While reading through the material below, copy each line that holds the word "from".

• **EXERCISE MATERIALS**:
········

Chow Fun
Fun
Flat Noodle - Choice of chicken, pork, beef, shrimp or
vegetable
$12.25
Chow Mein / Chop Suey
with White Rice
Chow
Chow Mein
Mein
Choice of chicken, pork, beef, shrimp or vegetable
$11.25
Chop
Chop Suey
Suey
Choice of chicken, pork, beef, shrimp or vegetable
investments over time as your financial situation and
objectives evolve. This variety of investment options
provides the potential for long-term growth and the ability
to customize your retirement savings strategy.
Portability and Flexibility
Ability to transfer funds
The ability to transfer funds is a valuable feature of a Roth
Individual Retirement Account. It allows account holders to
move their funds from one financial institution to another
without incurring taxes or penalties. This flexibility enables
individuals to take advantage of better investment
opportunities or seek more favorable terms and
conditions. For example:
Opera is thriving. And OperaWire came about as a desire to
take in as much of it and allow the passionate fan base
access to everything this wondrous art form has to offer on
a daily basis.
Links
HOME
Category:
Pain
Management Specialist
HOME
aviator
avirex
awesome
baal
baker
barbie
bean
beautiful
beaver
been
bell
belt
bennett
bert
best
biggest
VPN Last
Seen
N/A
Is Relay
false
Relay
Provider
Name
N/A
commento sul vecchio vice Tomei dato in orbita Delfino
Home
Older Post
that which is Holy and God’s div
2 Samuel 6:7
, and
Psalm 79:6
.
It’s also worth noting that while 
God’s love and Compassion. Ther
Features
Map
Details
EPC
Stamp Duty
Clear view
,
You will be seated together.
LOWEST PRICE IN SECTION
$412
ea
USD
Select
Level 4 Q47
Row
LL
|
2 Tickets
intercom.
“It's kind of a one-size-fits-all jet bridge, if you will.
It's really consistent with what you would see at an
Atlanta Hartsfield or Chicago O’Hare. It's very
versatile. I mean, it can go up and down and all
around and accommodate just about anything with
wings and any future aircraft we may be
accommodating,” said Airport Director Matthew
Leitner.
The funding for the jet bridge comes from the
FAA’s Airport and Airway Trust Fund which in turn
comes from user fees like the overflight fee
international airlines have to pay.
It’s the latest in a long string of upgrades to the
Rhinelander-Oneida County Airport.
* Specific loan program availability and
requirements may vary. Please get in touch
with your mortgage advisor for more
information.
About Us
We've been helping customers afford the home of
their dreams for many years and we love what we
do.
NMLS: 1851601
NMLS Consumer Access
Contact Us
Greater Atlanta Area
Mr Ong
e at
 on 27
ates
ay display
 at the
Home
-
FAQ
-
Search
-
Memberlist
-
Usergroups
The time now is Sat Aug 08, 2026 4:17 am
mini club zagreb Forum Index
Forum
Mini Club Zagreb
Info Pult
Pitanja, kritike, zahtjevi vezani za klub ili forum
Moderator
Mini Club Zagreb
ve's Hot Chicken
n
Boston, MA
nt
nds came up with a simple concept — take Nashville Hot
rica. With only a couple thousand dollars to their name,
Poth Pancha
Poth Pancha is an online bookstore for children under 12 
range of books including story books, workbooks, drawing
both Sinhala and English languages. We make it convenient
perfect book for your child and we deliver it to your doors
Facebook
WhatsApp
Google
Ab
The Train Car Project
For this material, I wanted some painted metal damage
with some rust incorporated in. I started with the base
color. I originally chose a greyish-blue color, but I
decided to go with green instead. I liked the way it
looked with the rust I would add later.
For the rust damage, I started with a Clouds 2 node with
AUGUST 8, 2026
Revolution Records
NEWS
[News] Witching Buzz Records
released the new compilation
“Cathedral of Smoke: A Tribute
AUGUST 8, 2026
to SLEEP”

········

• **RESULT OF THIS TASK**:
move their funds from one financial institution to another
The funding for the jet bridge comes from the
comes from user fees like the overflight fee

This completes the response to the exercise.